Others have the same philosophical spirit,
tinged with a good-humoured sarcasm:

"Here lies I at the chancel door,
Here lies I because I am poor,
At the further end the more you pay,
But here lies I as warm as they."

Lastly, there is a large class of epitaphs,
which are founded on the profession of the
deceased person: sometimes described in
verse, sometimes introduced for the evocation
of a spiritual analogy. These are not bad
lines upon a fisherman:

"This man by worms was fed,
The worms procured him fish,
But now that he is dead,
The worms will have their dish."

Although somewhat deficient in tenderness,
the same charge must be laid against this In
Memoriam to Mr. John Law:

"Here lies John Law,
Attorney at Law;
And when he died,
The devil cried,—-
'Give us your paw,
John Law,
Attorney at Law.'"

The following reference to one departed
Mr. Strange of the same profession is, on the
contrary, complimentary; and I have only
to hope that the fact of the case is as stated,
and that the writer was not led away by the
obvious opportunity of making a point, to
exaggerate the virtues of the deceased. It
looks a little suspicious:

"Here lies an honest lawyer,
And that is Strange."

Doctor I. Letsome wrote the following
epitaph for his own tombstone; but it is not
likely that he allowed his friends, or at least
his patients, to read it until he was under
the turf, or out of practice:

"When people's ill, they comes to I,
I physics, bleeds, and sweats 'em;
Sometimes they live, sometimes they die;
What's that to I?           I. Letsome " (lets 'em).

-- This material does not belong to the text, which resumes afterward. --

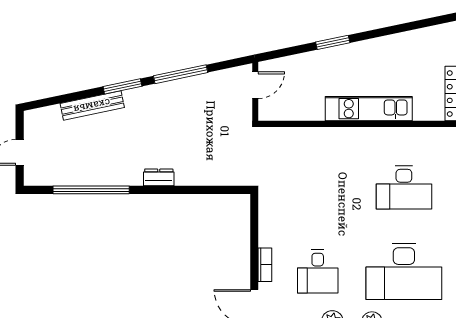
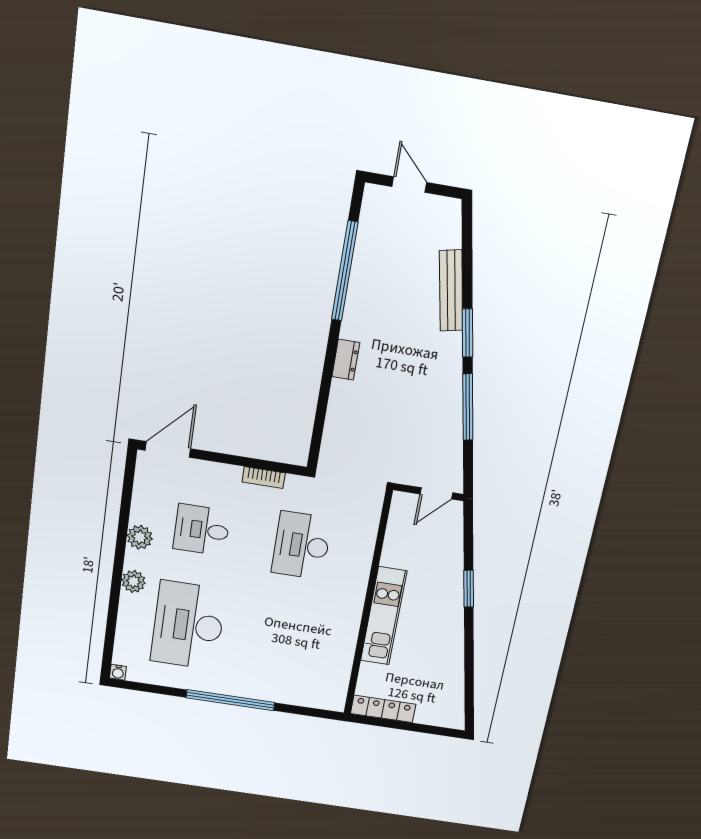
door: (255, 85) -> (436, 493), hinge flipped
desk: (404, 187) -> (302, 545), moved
bookcase: (265, 265) -> (264, 478), moved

The best of these professional adieux is,
however, that on a certain Mrs. Shoven, a
cook. It consists of two stanzas, or, as she
might have called them herself, a couple of
courses:

"Underneath this crust
Lies the mouldering dust
Of Eleanor Batchelor Shoven,
Well-versed in the arts
Of pies, custards, and tarts,
And the lucrative trade of the oven.

"When she'd lived long enough,
She made her last puff,
A puff by her husband much praised;
And now she doth lie
And make a dirt pie,
In hopes that her crust may be raised."